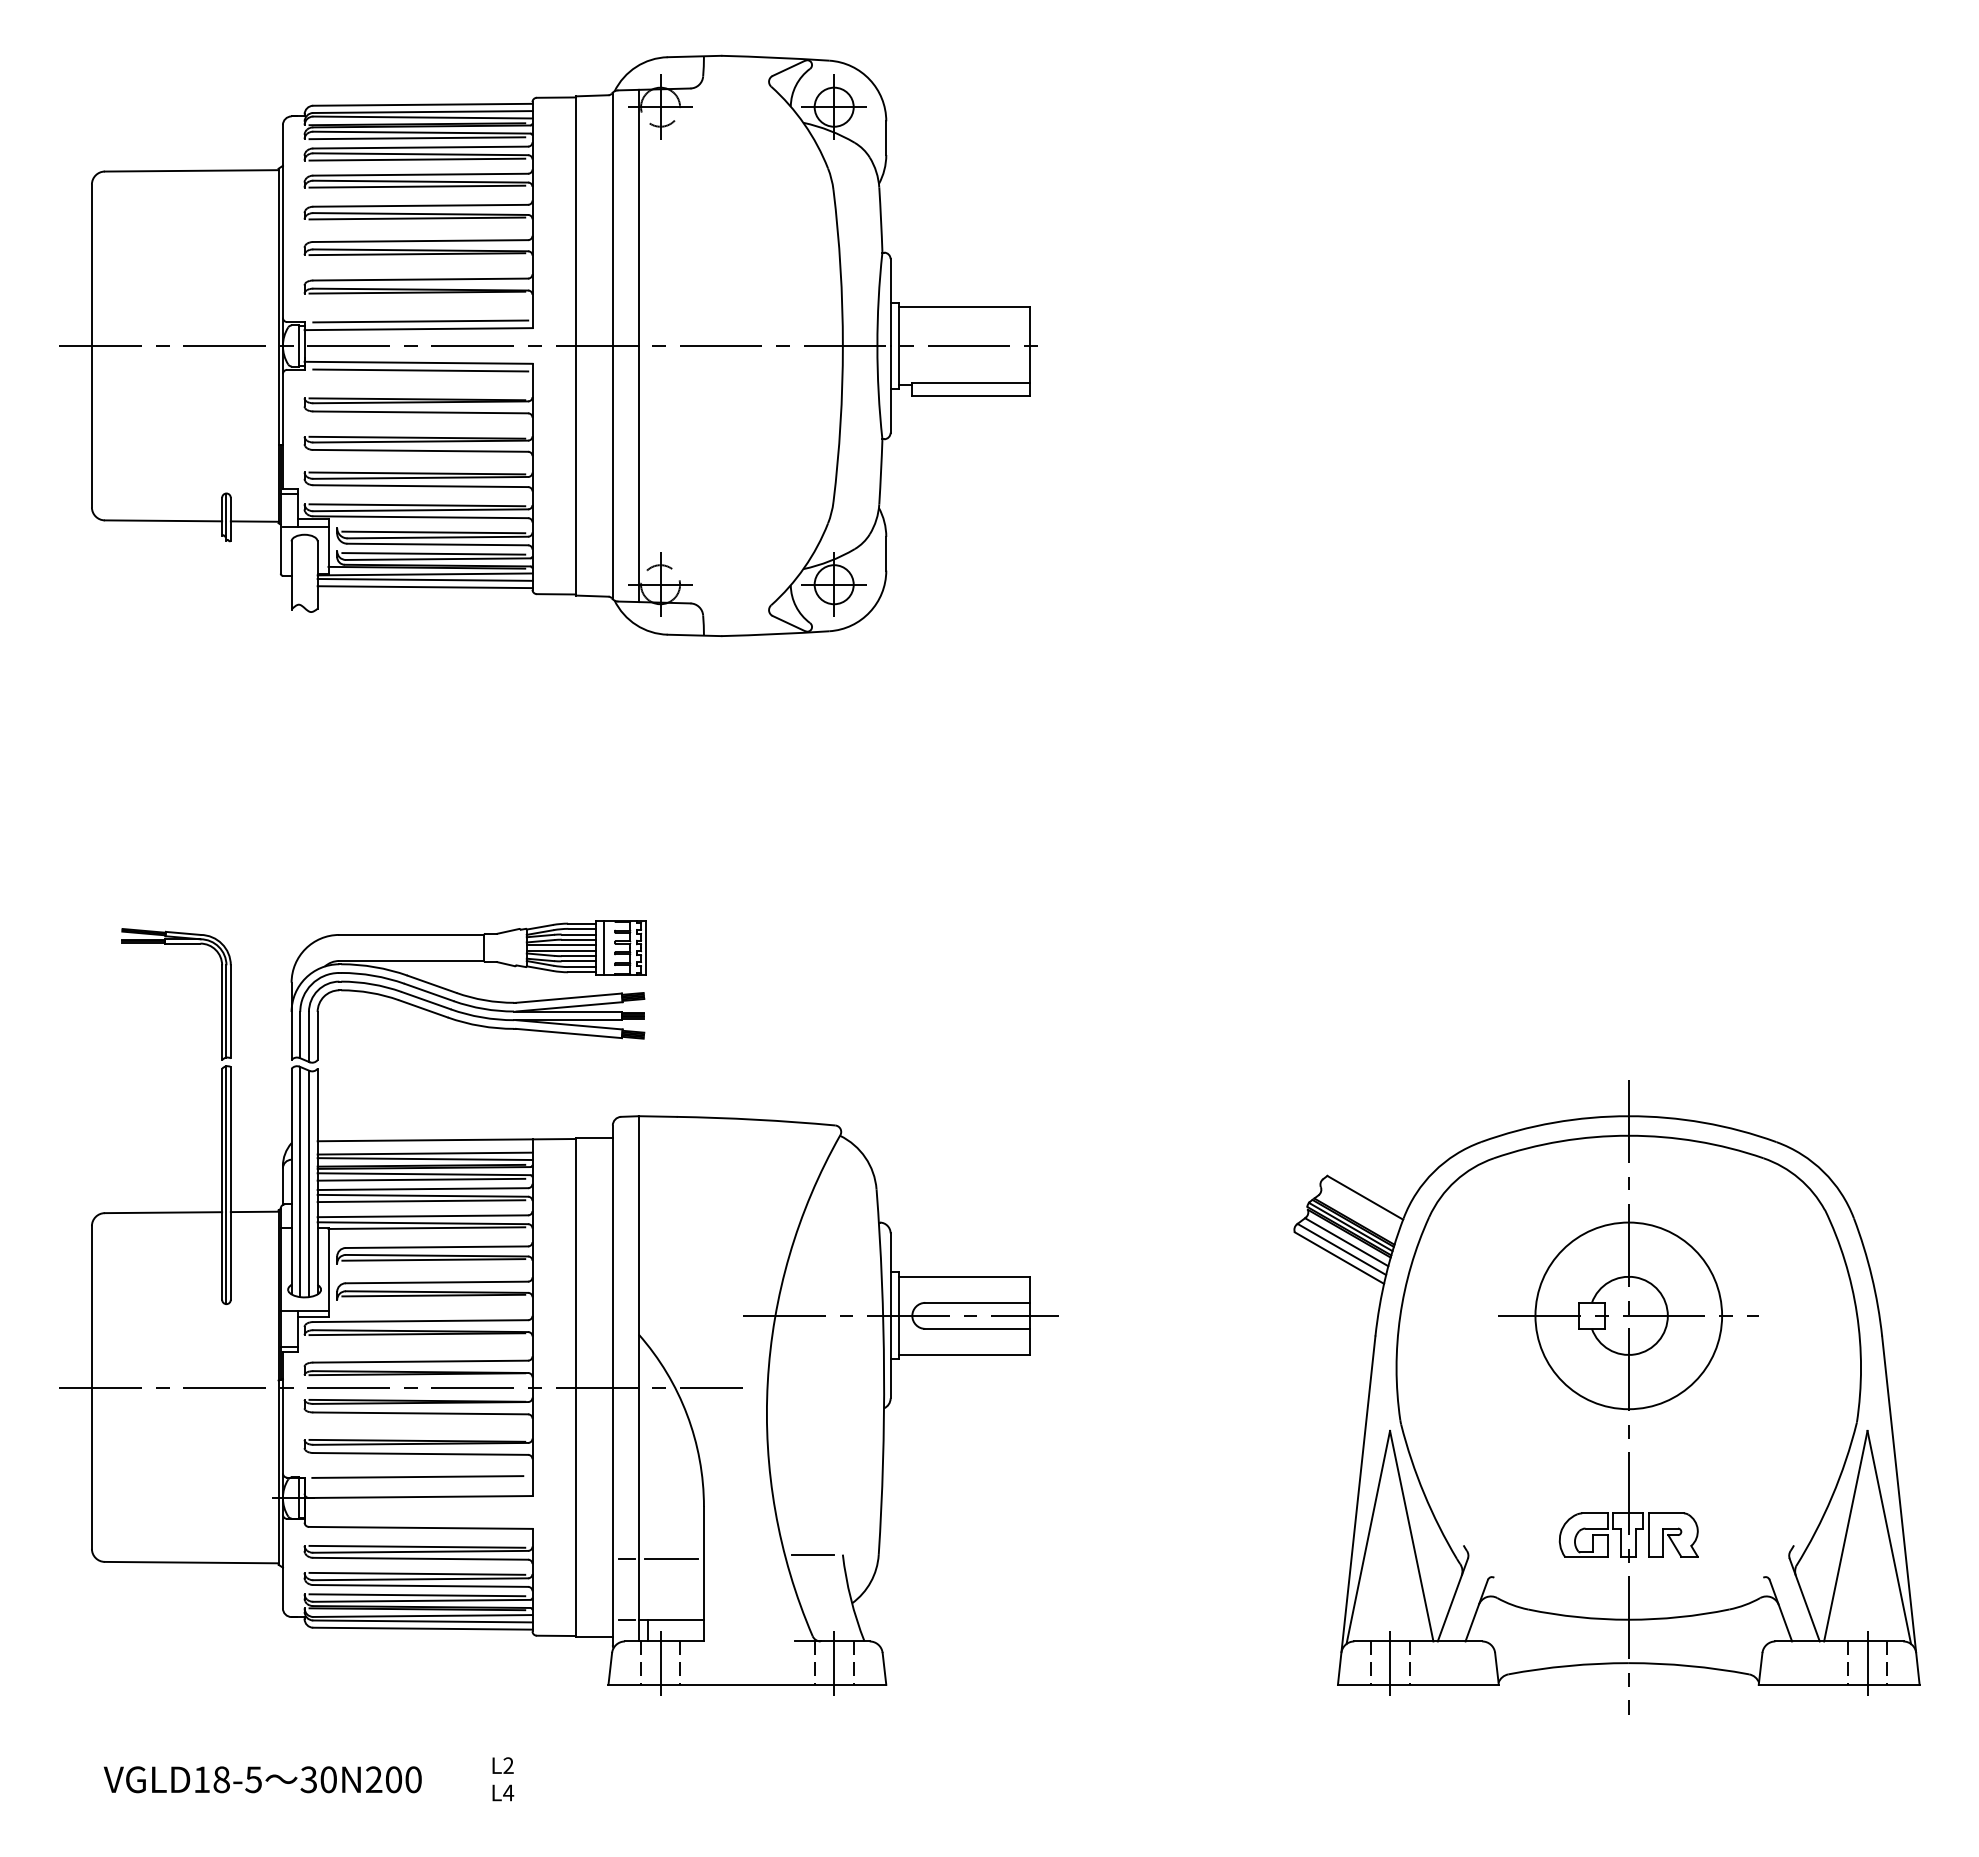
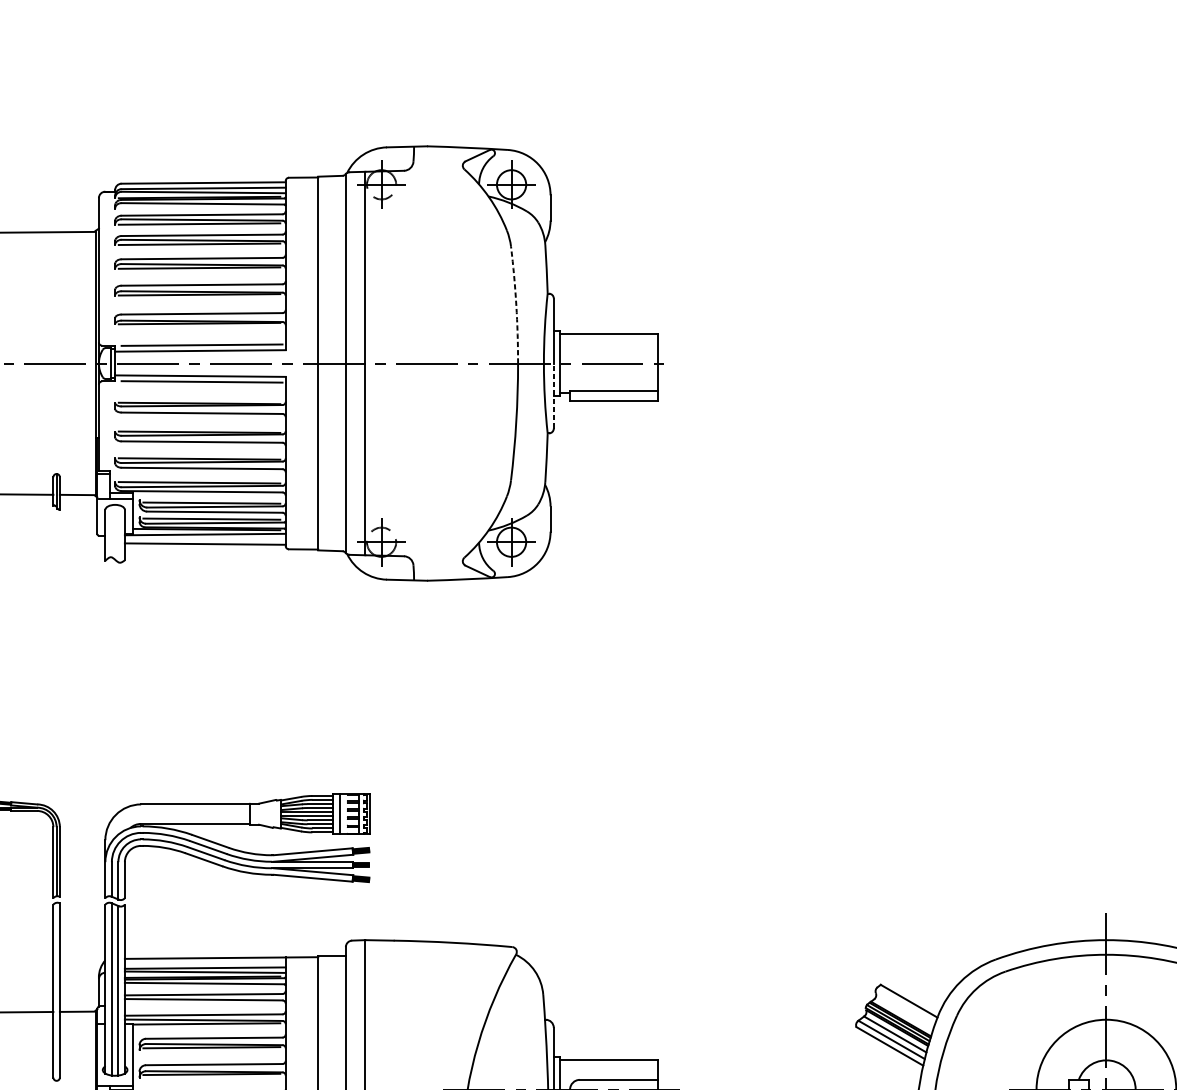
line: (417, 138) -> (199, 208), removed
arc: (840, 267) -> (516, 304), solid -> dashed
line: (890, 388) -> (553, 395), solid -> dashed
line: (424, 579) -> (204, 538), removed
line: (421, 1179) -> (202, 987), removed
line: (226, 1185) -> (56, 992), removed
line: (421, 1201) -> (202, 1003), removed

+++

Aim of the exercise
Retype the line containing "line: (890, 388)" and all the lines after it, ending with the final line of the material, exactly.

Task output
line: (890, 388) -> (553, 395), solid -> dashed
line: (424, 579) -> (204, 538), removed
line: (421, 1179) -> (202, 987), removed
line: (226, 1185) -> (56, 992), removed
line: (421, 1201) -> (202, 1003), removed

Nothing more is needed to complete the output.